Ela alerta que adolescentes com problemas de saúde mental podem deixar de procurar ajuda se tiverem medo de sofrer estigma e incompreensão da família, professores e colegas. “É crucial que reduzamos e, eventualmente, eliminemos o estigma em torno de jovens com problemas de saúde mental, para que possam experimentar a vida sem discriminação”, destaca.
A análise da comissão da Lancet enfatiza que as formas de contato social (pessoal ou remotamente) entre pessoas que têm ou não experiências de vida em condições de saúde mental são a maneira mais eficaz baseada em evidências para reduzir o estigma e a discriminação.
Além disso, destaca a necessidade de pessoas com problemas de saúde mental serem fortemente apoiadas para liderar ou coliderar intervenções que usem o contato social para reduzir o estigma e a discriminação.
“Descobrimos que o contato social, onde as experiências vividas de pessoas com problemas de saúde mental eram compartilhadas com pessoas que não tinham tais condições, reduzia com sucesso o estigma quando apropriadamente adaptada a diferentes contextos e culturas. É crucial que vejamos um contato social mais organizado, seja por meio de discussões pessoais, videochamadas, teatro ou cinema, entre pessoas com e sem experiências vividas de condições de saúde mental, se quisermos acabar com o estigma e a discriminação”, diz Peter Winkler, diretor do Centro Colaborador da OMS para pesquisa em saúde mental pública e desenvolvimento de serviços, na República Tcheca.
A fim de acabar com o estigma e a discriminação relacionados com a saúde mental, a comissão apela aos governos, organizações internacionais, escolas, empregadores, cuidados de saúde, sociedade civil e meios de comunicação social para que tomem medidas urgentes e faz recomendações específicas para cada grupo.
Para governos e organizações internacionais, a comissão recomenda implementar políticas específicas para emitir orientações que visem reduzir e, eventualmente, acabar com o estigma e a discriminação.
Especificamente, recomenda-se que todos os países tomem medidas para descriminalizar o suicídio, reduzindo assim o estigma em torno do suicídio e levando a menos ocorrências.

___

■ ATIVIDADES
**a)** No texto sobre estigma e saúde mental, quais são os grupos aos quais a comissão apela para que tomem medidas urgentes? Liste todos.
**b)** Reproduza, do texto sobre estigma e saúde mental, a passagem que vai de "A análise da" até "social para reduzir o estigma e a discriminação.".
**c)** Prossiga o texto sobre estigma e saúde mental a partir da última frase apresentada.

___

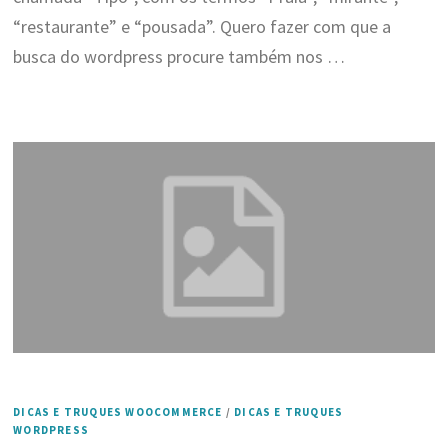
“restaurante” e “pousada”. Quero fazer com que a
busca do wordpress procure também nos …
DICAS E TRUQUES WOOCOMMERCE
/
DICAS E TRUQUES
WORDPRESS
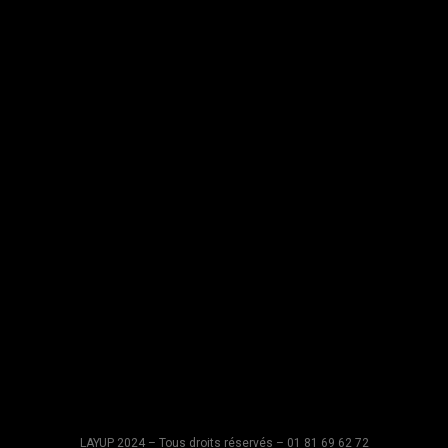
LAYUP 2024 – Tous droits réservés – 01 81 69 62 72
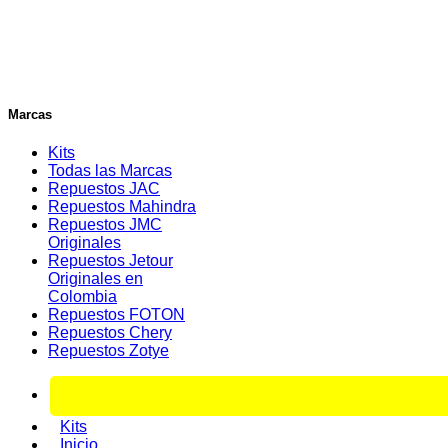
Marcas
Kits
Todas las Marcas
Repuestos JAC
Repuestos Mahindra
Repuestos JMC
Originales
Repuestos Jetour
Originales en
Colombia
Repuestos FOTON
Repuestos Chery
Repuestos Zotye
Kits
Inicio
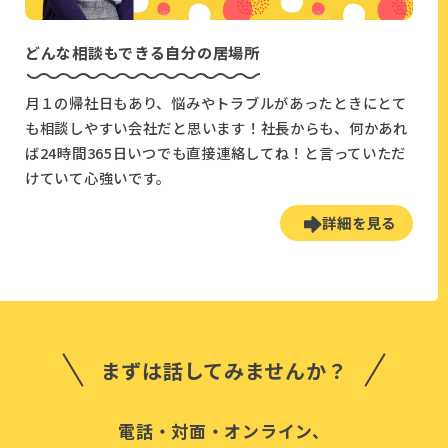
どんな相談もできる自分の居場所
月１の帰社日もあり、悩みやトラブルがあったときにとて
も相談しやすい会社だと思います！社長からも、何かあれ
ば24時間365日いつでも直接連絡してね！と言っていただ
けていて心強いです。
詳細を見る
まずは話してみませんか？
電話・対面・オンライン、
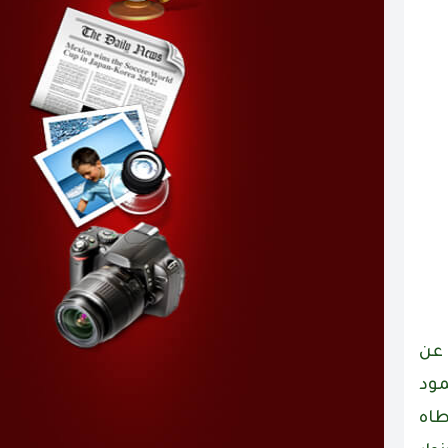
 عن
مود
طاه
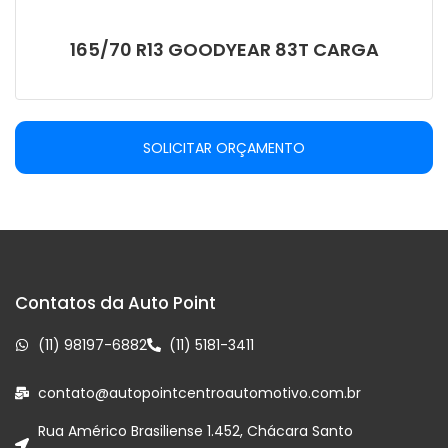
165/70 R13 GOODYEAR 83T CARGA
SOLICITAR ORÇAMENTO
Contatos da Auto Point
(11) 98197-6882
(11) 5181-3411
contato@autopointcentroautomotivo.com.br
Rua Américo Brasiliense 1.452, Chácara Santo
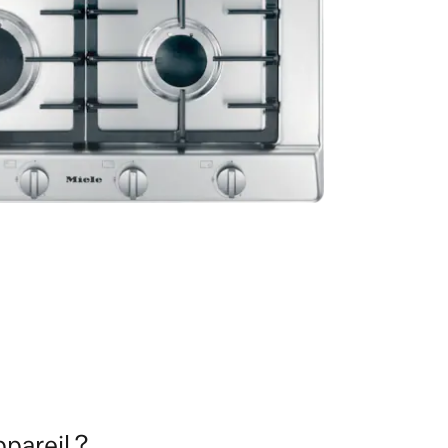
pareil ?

___

■ RESPOSTAS DOS EXERCÍCIOS
**a)** governos, organizações internacionais, escolas, empregadores, cuidados de saúde, sociedade civil, meios de comunicação social

**b)**
A análise da comissão da Lancet enfatiza que as formas de contato social (pessoal ou remotamente) entre pessoas que têm ou não experiências de vida em condições de saúde mental são a maneira mais eficaz baseada em evidências para reduzir o estigma e a discriminação.
Além disso, destaca a necessidade de pessoas com problemas de saúde mental serem fortemente apoiadas para liderar ou coliderar intervenções que usem o contato social para reduzir o estigma e a discriminação.

**c)**
Aos empregadores a Lancet orienta a tomada de decisão baseada em evidências para promover o acesso total a oportunidades educacionais, participação no trabalho e programas de retorno ao trabalho para pessoas com problemas de saúde mental.
Para prestadores de serviços de saúde e assistência social, os especialistas recomendam cursos nacionais de treinamento, que devem incluir sessões de treinamento obrigatórias sobre as necessidades e direitos das pessoas com problemas de saúde mental.
Pensando nas crianças e adolescentes, a comissão da Lancet destaca que os currículos escolares devem incluir sessões para alunos sobre intervenções baseadas em evidências para melhorar a compreensão das condições de saúde mental.
Já a imprensa deve remover sistematicamente o conteúdo estigmatizante e emitir declarações de políticas e planos de ação, com base nas conclusões da comissão, sobre como promover ativamente a saúde mental e contribuir consistentemente para a redução do estigma e da discriminação na saúde mental.
“A saúde mental afeta a todos nós, direta ou indiretamente, e agora é a hora de organizações e indivíduos implementarem nossas recomendações para acabar com o estigma e a discriminação para sempre. Para realmente acontecer isso, é fundamental que pessoas com experiência vivida sejam parceiros-chave nas iniciativas anti-estigma”, diz Guadalupe Morales Cano, diretora da Fundación Mundo Bipolar, de Madrid, na Espanha.